*** Records shown

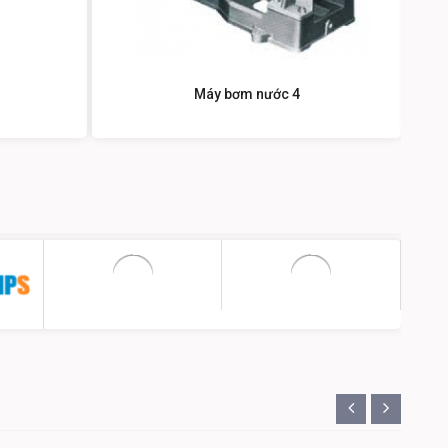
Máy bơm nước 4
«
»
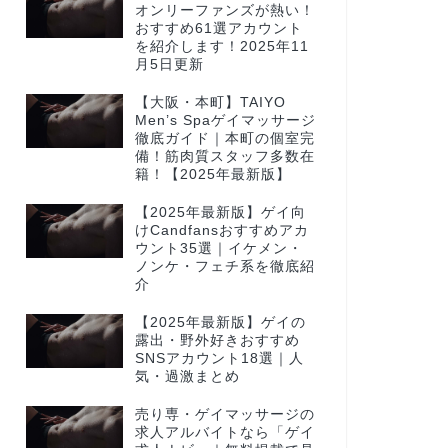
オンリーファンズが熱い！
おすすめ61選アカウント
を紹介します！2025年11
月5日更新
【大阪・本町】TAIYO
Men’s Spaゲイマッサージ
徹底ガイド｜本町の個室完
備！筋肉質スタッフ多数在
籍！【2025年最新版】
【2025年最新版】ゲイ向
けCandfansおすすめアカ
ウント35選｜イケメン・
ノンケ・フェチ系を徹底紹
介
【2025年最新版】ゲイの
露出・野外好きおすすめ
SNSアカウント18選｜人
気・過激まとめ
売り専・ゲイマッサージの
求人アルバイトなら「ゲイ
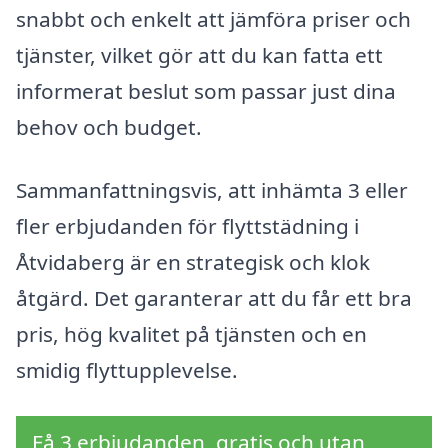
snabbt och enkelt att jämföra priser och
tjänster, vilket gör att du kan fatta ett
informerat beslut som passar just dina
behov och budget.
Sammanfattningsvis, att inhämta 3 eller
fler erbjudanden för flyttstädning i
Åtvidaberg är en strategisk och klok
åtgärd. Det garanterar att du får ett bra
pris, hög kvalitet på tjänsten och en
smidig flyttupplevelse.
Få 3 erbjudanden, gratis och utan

******

◆ What you are asked to do
Please reproduce the text of every item above word for word, omitting the pictures.

◆ Reply to the task
Máy bơm nước 4
«
»
オンリーファンズが熱い！
おすすめ61選アカウント
を紹介します！2025年11
月5日更新
【大阪・本町】TAIYO
Men’s Spaゲイマッサージ
徹底ガイド｜本町の個室完
備！筋肉質スタッフ多数在
籍！【2025年最新版】
【2025年最新版】ゲイ向
けCandfansおすすめアカ
ウント35選｜イケメン・
ノンケ・フェチ系を徹底紹
介
【2025年最新版】ゲイの
露出・野外好きおすすめ
SNSアカウント18選｜人
気・過激まとめ
売り専・ゲイマッサージの
求人アルバイトなら「ゲイ
snabbt och enkelt att jämföra priser och
tjänster, vilket gör att du kan fatta ett
informerat beslut som passar just dina
behov och budget.
Sammanfattningsvis, att inhämta 3 eller
fler erbjudanden för flyttstädning i
Åtvidaberg är en strategisk och klok
åtgärd. Det garanterar att du får ett bra
pris, hög kvalitet på tjänsten och en
smidig flyttupplevelse.
Få 3 erbjudanden, gratis och utan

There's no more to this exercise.